Top of Page excerpt
An April, 2009, a Journal of the American Veterinary Medical Association (JAVMA) article revealed that household income is the greatest predictor of whether or not pets undergo a spay/neuter operation, with homes earning under $35,000 being almost half as likely to have pets altered than homes over $75,000. Ultimately, most unwanted litters originate in low-income communities and the pets are likely to be passed on to their new homes unaltered and with the mothers remaining at risk of producing more litters. Those concerned with shelter euthanasias and animal neglect should be alarmed that the animals most likely to suffer are the unplanned puppies and kittens that are passed between family members, friends and neighbors, or given away in parking lots or through newspaper ads and websites like Craigslist. According to Pet-Abuse.com, a national database on animal cruelty, dogs are the number-one animal victim targeted for cruelty. Pet-Abuse.com also notes that "free-to-good home" advertisements, a common method for placing unplanned litters in communities without shelters, increase the risk of an animal becoming a victim. Intact male dogs are victims in 80 percent of canine cruelty cases, followed by puppies.

Even if we were to count only the animals that enter the shelter system, the number of homeless is startling: According to Oxford Pets, roughly eight million surplus animals will enter shelters in the U.S. this year. Some will enter as part of a litter and others will enter as adults. Only 25 percent of the dogs and a very small percentage of cats will be purebred; 75 percent of dogs and nearly all of the cats will be mixed breed animals that originated in unplanned and largely unwanted litters. Most will originate in low-income communities and fewer than half will leave the shelters alive.

Although we may be drawn to complex socio-economic explanations to account for and address the problem of homelessness in people, in the case of homeless pets we need to begin with the simple fact that there are just too many dogs and cats for the number of homes available for them and that being part of this surplus leaves millions of dogs and cats out in the cold. Although affordable spay/neuter services exist in many urban areas of our nation, throughout vast areas of the U.S., spay/neuter services remain spotty and unavailable. Literally millions of surplus animals are born as a result of that void. Without increasing convenient access to spay/neuter programs and mandating their use, effecting change in many areas of the nation could still take decades.

With ad campaigns and other encouragements, we can, perhaps, increase the number of cats and dogs entering and leaving through the revolving door of our local animal shelters, but spay/neuter programs, not adoption, prevent the overwhelming number of excess pets from needing homes, entering shelters or becoming victims, no matter where on the timeline they are counted.

Nancy Atwater, executive director of Tulsa-based Spay Oklahoma, a high volume spay/neuter program founded in 2004 that currently provides over 12,000 spays or neuters to pets in low-income Tulsa City/County homes each year, says that much of this is a matter of common sense. According to Atwater, "The shelters in most large cities are diligent about spaying or neutering pets before release. So if most pets came from either shelters or breeders, urban spay/neuter programs would serve largely purebred dogs and cats. But that's not what happens. Our clients mainly have mixed-breed animals that were obtained locally. And we see almost as many of these as the number of surplus pets that enter the local shelter every year."
The number of pets entering shelters may be equaled by the number of surplus pets that are never counted. Our vision, and our solution, needs to encompass all that are at risk of hunger, cruelty and neglect.

Shifting our current practice from the collection and dispersal of homeless animals to preventing their births can stop the suffering and abate the need for building or expanding shelters. It can be done. It just means changing our strategy to spay/neuter, something that is cheaper, easier and more humane than building shelters to lock up unwanted pets. This should not take decades.
Bottom of Page excerpt
Top of Extracted information
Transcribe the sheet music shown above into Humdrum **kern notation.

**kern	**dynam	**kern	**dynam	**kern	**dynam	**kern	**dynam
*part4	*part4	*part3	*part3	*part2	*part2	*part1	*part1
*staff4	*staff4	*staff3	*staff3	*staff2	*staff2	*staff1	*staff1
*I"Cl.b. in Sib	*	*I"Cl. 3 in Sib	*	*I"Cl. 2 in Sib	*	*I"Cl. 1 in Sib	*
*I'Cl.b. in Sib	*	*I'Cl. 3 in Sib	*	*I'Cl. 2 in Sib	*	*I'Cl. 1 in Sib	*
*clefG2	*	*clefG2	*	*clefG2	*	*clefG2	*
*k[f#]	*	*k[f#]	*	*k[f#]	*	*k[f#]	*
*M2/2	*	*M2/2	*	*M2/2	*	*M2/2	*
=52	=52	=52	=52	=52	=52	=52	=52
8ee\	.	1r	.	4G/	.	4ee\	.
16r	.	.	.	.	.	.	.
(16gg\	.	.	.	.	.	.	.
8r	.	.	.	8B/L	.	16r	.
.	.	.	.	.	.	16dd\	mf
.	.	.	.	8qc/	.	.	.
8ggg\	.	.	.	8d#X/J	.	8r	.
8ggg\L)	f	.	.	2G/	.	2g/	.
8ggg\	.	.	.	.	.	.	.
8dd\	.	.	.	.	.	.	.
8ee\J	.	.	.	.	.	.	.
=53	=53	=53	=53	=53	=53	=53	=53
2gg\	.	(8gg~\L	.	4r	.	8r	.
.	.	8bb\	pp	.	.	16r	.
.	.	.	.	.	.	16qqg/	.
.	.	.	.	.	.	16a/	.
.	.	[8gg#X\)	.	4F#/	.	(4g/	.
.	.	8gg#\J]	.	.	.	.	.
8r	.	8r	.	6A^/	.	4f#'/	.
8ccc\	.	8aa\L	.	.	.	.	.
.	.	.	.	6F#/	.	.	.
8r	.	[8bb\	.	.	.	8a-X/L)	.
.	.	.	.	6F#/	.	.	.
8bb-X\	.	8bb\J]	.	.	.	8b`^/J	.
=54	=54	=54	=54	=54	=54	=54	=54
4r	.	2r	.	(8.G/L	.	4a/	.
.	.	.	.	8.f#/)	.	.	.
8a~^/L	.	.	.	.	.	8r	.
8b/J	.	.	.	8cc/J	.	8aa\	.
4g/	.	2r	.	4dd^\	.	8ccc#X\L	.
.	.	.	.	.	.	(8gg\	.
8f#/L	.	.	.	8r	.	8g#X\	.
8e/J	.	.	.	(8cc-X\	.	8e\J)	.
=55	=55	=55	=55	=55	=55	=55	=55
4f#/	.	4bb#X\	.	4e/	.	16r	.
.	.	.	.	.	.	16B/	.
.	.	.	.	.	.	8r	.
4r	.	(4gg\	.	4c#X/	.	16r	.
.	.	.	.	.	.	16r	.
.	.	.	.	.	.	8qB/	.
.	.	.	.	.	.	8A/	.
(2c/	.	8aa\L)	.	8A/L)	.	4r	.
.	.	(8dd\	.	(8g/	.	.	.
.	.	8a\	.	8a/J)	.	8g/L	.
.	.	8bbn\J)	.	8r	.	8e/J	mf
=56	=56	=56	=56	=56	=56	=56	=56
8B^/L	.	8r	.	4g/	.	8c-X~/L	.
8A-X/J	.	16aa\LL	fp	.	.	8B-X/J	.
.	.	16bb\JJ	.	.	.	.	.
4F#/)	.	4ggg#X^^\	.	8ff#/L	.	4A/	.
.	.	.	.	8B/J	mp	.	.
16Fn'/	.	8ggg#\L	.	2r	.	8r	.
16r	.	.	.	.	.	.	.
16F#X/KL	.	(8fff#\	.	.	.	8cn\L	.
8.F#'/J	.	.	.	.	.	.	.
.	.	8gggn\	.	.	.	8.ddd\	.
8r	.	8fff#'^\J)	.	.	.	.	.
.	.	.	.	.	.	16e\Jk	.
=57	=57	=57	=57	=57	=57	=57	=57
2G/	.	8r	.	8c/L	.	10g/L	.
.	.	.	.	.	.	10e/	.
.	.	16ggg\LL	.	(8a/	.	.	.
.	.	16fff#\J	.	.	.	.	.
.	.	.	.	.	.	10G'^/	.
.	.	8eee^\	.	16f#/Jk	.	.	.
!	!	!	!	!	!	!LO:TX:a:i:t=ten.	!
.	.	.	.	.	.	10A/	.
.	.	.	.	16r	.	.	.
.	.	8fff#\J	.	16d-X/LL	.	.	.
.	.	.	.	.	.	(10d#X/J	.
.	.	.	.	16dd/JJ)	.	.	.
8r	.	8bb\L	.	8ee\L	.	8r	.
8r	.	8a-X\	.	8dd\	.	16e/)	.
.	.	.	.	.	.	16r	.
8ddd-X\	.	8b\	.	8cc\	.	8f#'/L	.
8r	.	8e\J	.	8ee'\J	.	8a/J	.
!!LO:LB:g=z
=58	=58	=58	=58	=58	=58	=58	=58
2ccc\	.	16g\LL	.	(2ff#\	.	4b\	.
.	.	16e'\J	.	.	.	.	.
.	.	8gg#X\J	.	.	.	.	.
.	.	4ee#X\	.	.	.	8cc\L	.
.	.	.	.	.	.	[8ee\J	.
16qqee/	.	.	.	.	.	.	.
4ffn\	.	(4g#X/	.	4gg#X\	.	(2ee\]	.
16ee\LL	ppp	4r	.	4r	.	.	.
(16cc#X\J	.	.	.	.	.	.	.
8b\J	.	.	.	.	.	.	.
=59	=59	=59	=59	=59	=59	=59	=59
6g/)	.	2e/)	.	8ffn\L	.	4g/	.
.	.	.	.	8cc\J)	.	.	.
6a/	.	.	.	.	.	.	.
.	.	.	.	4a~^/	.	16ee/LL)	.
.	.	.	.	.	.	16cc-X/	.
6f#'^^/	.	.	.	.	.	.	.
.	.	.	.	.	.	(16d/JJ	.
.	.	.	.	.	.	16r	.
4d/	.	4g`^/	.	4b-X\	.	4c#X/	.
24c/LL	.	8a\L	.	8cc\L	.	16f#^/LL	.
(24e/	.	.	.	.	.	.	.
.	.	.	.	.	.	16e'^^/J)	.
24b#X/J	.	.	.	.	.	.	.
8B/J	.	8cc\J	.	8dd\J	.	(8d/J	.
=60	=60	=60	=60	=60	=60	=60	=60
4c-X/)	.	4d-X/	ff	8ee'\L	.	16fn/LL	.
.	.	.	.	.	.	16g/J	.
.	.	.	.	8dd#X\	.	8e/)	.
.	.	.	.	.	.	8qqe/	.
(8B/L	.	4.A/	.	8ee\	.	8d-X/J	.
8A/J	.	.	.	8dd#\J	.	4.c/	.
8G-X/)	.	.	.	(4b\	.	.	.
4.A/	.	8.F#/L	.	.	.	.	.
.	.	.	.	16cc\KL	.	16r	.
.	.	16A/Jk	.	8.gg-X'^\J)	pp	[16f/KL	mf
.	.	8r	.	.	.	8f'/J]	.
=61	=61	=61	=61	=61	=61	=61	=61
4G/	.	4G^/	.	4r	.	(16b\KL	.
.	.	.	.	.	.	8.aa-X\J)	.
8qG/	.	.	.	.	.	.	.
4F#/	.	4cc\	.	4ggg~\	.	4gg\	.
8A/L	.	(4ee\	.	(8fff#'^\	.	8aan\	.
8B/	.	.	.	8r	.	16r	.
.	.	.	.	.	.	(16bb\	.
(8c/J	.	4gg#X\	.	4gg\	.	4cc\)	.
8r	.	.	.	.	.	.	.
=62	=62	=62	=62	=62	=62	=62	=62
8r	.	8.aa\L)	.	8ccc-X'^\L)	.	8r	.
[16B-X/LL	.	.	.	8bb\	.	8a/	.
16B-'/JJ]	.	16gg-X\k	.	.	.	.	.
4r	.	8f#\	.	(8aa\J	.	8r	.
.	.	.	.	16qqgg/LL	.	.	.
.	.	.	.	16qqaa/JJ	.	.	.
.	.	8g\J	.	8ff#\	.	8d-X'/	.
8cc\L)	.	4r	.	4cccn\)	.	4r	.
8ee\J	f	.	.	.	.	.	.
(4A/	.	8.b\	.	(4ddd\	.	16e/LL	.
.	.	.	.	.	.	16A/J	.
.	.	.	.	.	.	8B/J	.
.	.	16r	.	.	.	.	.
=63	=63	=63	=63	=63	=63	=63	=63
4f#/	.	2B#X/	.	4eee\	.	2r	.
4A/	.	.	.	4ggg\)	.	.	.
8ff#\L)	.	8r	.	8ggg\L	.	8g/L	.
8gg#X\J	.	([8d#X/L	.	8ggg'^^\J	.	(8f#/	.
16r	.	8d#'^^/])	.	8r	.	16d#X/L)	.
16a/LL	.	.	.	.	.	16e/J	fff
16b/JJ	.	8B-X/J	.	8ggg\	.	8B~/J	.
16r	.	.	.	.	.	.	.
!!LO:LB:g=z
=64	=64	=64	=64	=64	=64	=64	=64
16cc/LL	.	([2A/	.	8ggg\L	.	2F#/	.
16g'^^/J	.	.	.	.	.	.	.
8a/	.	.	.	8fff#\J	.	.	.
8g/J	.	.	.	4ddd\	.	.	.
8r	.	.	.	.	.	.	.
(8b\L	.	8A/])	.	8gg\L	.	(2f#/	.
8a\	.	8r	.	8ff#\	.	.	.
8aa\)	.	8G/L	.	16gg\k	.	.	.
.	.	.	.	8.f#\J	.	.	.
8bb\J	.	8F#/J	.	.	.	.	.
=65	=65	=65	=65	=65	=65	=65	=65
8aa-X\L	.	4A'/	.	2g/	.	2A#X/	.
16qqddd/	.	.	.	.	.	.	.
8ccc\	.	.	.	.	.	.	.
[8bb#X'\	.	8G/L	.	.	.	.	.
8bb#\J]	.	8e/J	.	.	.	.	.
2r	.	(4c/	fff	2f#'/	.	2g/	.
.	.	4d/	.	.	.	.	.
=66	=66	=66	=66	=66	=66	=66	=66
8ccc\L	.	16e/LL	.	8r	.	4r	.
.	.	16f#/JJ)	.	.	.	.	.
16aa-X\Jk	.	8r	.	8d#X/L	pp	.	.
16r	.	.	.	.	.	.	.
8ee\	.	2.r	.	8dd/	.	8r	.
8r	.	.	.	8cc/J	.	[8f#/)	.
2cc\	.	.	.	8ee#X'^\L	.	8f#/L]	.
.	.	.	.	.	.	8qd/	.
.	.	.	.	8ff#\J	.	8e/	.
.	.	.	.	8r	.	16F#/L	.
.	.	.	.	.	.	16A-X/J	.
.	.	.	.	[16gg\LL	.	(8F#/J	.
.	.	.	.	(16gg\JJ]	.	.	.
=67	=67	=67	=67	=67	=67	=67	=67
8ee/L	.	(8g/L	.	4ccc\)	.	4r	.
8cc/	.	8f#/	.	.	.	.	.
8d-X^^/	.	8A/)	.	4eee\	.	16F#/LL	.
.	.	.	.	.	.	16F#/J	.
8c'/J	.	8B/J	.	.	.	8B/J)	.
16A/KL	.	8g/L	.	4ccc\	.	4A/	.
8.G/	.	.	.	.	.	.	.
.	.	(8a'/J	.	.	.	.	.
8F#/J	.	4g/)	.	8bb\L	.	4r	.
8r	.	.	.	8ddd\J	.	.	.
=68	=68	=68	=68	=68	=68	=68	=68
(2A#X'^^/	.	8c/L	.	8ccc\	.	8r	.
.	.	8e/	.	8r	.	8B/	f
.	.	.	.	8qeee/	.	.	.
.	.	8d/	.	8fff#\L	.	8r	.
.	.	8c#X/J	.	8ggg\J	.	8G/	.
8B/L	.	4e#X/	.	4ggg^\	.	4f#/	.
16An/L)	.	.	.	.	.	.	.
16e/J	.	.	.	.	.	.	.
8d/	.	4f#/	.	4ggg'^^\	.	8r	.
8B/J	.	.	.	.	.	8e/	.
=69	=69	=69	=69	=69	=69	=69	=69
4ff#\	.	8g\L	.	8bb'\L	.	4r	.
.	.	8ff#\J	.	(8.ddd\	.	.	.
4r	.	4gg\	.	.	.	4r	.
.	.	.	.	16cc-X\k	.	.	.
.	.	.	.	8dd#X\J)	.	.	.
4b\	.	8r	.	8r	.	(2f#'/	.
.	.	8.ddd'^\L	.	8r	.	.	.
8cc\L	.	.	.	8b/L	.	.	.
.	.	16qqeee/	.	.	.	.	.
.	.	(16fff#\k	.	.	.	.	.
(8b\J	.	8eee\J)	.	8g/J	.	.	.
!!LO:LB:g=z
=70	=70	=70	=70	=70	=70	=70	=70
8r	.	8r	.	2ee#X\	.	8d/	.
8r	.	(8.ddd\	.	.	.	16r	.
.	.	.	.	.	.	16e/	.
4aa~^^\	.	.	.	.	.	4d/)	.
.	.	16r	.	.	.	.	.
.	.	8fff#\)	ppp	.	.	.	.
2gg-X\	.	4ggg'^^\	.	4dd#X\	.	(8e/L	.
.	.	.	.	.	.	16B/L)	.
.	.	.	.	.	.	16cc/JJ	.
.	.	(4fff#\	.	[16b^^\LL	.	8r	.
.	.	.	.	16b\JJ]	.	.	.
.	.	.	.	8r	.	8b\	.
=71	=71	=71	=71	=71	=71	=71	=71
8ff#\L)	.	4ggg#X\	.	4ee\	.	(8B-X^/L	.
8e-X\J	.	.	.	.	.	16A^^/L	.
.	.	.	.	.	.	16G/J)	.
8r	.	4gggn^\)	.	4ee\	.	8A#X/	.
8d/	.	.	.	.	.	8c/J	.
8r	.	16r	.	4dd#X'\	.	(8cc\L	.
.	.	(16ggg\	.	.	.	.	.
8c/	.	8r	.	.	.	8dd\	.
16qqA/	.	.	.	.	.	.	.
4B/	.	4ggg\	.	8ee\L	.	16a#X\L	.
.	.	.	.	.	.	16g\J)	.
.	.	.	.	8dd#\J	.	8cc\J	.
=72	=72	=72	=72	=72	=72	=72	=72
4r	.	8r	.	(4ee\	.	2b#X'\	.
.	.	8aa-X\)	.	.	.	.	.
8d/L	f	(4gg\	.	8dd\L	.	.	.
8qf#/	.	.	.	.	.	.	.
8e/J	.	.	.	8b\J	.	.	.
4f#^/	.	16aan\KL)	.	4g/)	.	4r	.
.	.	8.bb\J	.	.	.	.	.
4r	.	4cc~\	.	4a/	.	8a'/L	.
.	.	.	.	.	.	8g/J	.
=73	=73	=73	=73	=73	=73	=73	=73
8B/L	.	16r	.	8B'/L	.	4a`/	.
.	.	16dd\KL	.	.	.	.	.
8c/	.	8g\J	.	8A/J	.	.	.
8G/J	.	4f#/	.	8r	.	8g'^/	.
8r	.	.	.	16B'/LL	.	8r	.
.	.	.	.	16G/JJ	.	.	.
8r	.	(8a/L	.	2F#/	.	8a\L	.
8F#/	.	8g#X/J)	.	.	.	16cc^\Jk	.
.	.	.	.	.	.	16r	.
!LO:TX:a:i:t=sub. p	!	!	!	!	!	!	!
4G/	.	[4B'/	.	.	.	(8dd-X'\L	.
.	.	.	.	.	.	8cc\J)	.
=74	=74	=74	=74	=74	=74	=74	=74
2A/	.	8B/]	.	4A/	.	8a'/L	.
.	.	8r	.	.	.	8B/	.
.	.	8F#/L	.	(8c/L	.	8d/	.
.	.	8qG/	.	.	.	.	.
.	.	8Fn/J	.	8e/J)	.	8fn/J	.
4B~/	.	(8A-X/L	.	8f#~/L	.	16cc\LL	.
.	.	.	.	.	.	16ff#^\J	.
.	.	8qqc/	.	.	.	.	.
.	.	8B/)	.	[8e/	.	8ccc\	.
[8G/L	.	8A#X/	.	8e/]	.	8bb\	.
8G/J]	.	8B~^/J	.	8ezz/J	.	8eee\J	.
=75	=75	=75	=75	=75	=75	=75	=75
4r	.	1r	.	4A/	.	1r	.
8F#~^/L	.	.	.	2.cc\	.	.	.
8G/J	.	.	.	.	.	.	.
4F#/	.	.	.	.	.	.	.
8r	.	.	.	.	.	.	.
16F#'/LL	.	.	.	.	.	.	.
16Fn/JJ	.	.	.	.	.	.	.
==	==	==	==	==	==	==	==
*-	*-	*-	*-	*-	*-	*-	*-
Bottom of Extracted information
Check your understanding
1 > Answer these from the passage on spay/neuter programs:
(a) According to the JAVMA article, what is the greatest predictor of whether pets undergo a spay/neuter operation?
(b) According to Oxford Pets, roughly how many surplus animals will enter shelters in the U.S. this year?
(c) In what year was Spay Oklahoma founded?
2 > Reproduce the passage on spay/neuter programs between "The number of pets" and "cruelty and neglect.", inclusive.

Results of the exercise
1 >
(a) Household income
(b) Roughly eight million
(c) 2004

2 >
The number of pets entering shelters may be equaled by the number of surplus pets that are never counted. Our vision, and our solution, needs to encompass all that are at risk of hunger, cruelty and neglect.